|Our walk to school|
|Jacqueline teaching the baby class|
|Memory's class in the yard|
I turned to see 18 tiny black faces looking up at me from the floor of that gloomy room and my mind went blank. "Heads, shoulders, knees and toes" was all I could come up with. So we played dancing and singing games til break time and when their food bags were opened, it quickly became apparent who were the poorest in the class. Some had cold chips, sausage and fried eggs, while others had 2 biscuits and a piece of bread or a ball of sticky rice. I followed the teacher's actions, opening the kids food parcels and drinking bottles for them and was confused that none were touching anything... then of course I was reminded where I was when all 18 kids closed their eyes and placed their hands together in prayer. As soon as the words were finished, the kids each took parts of their lunch and passed them to each other - it was amazing to watch; their automatic reaction to being presented with food, was to share it with each other. These kids were 2 and 3 years old. To share is not to lose here. To share is the norm. It's instinctive for these children.
|Outside in the yard at school|
The African midday sun was hot, the walk was uphill and my thick cold was making breathing hard, but we chatted together about the two different projects and how we might be better prepared for tomorrow. Whatever we decided to do, it was clear we would need supplies from town. So after lunch we shared a cab with a couple of other volunteers and went on the hunt for teaching resources and an internet SIM card. Both of which would need some local currency, so we aimed first for a bank. Fairly straightforward, if a little time-consuming, but we got some kwacha and headed down to the supermarket to pick up paper plates for drawing on, string and pegs for hanging them up with, teabags, sinus spray and the Zambian equivalent of Yop!
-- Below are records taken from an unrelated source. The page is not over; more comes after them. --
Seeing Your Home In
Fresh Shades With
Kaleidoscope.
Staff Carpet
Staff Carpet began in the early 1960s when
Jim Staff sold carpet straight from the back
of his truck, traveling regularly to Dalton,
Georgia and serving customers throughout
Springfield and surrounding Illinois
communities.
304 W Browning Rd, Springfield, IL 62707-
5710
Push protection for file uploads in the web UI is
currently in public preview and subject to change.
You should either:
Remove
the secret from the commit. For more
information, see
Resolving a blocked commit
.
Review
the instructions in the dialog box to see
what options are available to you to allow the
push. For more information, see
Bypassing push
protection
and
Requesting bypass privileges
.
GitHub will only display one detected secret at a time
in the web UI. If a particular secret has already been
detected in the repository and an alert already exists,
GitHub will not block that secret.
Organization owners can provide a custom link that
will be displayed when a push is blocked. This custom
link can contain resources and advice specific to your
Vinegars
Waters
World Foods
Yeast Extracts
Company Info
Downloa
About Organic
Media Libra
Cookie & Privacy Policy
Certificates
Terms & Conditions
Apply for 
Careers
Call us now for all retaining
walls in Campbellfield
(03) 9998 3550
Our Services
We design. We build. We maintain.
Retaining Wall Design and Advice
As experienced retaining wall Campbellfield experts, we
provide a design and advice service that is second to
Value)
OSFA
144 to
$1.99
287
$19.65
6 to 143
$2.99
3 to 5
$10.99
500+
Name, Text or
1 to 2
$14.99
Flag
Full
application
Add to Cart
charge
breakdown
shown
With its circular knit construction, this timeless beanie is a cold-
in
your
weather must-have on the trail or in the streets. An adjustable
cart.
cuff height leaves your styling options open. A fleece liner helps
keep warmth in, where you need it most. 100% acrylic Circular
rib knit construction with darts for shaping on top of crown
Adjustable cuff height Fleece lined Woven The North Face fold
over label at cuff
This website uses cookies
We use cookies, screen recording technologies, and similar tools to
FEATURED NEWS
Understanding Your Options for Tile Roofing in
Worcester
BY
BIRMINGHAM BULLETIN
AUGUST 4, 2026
|African sand-covered minging feet|
Forgetting how quick the sun sets in Africa, we left it a little close to the mark to get back to the Sunbird before darkness fell, but we made it. After a dinner of leftover lunch, we spent the evening prepping the paper plates with numbers for the kids to colour in and sorting out the donated colouring crayons we had brought with us. Tomorrow would be better. We at least had a plan.